Go through the entries below and print, exactly, the lines starting at the one with "Aşağıdaki tabloda seçilmiş" and ending at the one with "ja kilpailukykyisin ehdoin.", keeping both ends and no others.

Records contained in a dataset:
◇ ◇ ◇ ◇ ◇ ◇ ◇

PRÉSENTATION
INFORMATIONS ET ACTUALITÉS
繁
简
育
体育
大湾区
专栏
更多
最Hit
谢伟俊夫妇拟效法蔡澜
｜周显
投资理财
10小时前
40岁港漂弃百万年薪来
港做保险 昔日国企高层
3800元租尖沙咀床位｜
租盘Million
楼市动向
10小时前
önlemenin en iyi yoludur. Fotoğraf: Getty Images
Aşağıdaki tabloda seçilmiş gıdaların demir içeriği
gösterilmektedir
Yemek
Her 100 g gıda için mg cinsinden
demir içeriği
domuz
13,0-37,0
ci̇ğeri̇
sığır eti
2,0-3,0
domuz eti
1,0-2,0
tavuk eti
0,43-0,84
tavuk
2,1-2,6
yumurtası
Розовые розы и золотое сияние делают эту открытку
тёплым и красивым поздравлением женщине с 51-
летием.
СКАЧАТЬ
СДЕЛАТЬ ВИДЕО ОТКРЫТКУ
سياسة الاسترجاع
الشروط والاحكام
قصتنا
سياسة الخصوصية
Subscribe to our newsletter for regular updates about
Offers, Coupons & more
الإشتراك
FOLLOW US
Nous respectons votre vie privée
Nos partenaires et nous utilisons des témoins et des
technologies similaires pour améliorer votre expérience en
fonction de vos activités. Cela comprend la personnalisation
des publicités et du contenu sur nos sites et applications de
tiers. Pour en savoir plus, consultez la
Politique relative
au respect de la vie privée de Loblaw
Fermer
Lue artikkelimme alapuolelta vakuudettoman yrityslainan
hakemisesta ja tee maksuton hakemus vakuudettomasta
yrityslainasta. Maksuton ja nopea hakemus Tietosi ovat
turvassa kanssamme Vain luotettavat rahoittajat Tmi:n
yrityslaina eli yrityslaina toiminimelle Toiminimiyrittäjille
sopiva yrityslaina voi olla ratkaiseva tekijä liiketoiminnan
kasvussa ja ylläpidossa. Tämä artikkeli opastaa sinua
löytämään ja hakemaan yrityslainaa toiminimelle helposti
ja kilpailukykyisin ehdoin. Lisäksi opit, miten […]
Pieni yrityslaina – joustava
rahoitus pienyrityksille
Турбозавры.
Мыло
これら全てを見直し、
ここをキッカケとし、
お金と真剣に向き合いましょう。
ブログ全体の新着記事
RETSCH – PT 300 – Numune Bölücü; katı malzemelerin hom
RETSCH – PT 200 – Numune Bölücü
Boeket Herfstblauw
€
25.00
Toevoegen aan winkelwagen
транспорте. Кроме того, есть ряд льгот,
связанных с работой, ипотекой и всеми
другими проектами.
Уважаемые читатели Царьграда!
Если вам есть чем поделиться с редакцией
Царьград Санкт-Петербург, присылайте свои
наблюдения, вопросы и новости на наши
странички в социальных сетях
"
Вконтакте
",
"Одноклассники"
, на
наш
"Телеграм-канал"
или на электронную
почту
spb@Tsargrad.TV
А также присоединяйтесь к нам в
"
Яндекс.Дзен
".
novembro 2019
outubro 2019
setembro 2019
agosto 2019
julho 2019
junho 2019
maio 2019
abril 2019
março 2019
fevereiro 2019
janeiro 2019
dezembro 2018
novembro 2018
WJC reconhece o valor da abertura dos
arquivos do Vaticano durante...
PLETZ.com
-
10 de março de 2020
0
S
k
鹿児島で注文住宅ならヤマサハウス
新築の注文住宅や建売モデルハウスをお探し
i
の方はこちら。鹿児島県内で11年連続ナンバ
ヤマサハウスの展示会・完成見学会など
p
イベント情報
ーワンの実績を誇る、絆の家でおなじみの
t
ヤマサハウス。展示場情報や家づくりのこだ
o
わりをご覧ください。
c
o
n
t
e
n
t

◇ ◇ ◇ ◇ ◇ ◇ ◇

__Response__
Aşağıdaki tabloda seçilmiş gıdaların demir içeriği
gösterilmektedir
Yemek
Her 100 g gıda için mg cinsinden
demir içeriği
domuz
13,0-37,0
ci̇ğeri̇
sığır eti
2,0-3,0
domuz eti
1,0-2,0
tavuk eti
0,43-0,84
tavuk
2,1-2,6
yumurtası
Розовые розы и золотое сияние делают эту открытку
тёплым и красивым поздравлением женщине с 51-
летием.
СКАЧАТЬ
СДЕЛАТЬ ВИДЕО ОТКРЫТКУ
سياسة الاسترجاع
الشروط والاحكام
قصتنا
سياسة الخصوصية
Subscribe to our newsletter for regular updates about
Offers, Coupons & more
الإشتراك
FOLLOW US
Nous respectons votre vie privée
Nos partenaires et nous utilisons des témoins et des
technologies similaires pour améliorer votre expérience en
fonction de vos activités. Cela comprend la personnalisation
des publicités et du contenu sur nos sites et applications de
tiers. Pour en savoir plus, consultez la
Politique relative
au respect de la vie privée de Loblaw
Fermer
Lue artikkelimme alapuolelta vakuudettoman yrityslainan
hakemisesta ja tee maksuton hakemus vakuudettomasta
yrityslainasta. Maksuton ja nopea hakemus Tietosi ovat
turvassa kanssamme Vain luotettavat rahoittajat Tmi:n
yrityslaina eli yrityslaina toiminimelle Toiminimiyrittäjille
sopiva yrityslaina voi olla ratkaiseva tekijä liiketoiminnan
kasvussa ja ylläpidossa. Tämä artikkeli opastaa sinua
löytämään ja hakemaan yrityslainaa toiminimelle helposti
ja kilpailukykyisin ehdoin. Lisäksi opit, miten […]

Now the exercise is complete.